The startup shared footage of the system creating a five-fingered robotic hand capable of grasping and manipulating objects. Allonic says the structure resembles musculoskeletal anatomy, with its structural support, movement, and internal routing formed together.
The 3D tissue system differs from additive manufacturing. Instead of stacking material layer by layer like a 3D printer, it intertwines fibers that are braided and tensioned for strength and flexibility. According to Allonic, the method simplifies the production of next-gen robots by reducing part count and eliminating failure points.
Allonic is focused on robotic hands, manipulators, and limbs for now but says the system is meant to scale to larger humanoid robot bodies over time. The startup is reportedly in talks with major US robotics and technology firms to scale deployments.

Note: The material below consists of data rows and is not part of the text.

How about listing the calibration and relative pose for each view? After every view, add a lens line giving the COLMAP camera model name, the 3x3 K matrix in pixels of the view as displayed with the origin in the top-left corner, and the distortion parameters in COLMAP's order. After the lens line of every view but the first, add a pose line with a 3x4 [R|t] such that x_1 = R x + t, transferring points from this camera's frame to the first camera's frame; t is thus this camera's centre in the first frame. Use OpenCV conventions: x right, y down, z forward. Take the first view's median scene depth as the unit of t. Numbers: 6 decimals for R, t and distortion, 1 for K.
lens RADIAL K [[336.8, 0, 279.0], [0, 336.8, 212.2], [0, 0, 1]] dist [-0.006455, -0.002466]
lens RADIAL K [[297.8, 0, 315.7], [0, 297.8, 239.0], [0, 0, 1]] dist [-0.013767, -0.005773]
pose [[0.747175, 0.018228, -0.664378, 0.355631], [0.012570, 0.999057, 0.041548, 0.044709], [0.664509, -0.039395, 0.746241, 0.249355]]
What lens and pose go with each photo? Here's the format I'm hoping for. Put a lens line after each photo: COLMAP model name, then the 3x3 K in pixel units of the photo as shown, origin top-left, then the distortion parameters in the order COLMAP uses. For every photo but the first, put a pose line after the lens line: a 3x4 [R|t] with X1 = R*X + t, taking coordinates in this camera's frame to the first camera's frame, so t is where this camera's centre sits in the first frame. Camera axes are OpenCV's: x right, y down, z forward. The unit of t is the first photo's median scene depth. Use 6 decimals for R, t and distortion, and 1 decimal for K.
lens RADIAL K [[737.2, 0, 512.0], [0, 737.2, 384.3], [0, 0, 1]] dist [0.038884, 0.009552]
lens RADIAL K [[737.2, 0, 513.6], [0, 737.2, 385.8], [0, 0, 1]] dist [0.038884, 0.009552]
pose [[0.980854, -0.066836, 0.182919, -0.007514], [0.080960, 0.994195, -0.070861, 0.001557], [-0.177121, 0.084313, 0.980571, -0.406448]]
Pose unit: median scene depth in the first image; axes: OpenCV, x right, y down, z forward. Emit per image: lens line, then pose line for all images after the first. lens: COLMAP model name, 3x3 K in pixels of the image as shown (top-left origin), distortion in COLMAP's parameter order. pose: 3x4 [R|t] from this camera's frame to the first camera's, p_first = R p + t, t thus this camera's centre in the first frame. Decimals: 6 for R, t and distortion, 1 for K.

New humanoid startup out of Hungary: Allonic
The unique hand design moves away from rigid industrial design toward a biomimetic approach.
- Each finger is braided around like a rope in a single autonomous process; this process also includes the threading of the tendons through the braided "tissues."
- The braidings wrap around and provide distributed load across the surface of the finger rather than a single point of failure.
- The hand naturally conforms to objects during a grip and allows for variable stiffness like human hands.
The cost of the hand (not including motors) could be as low as $50.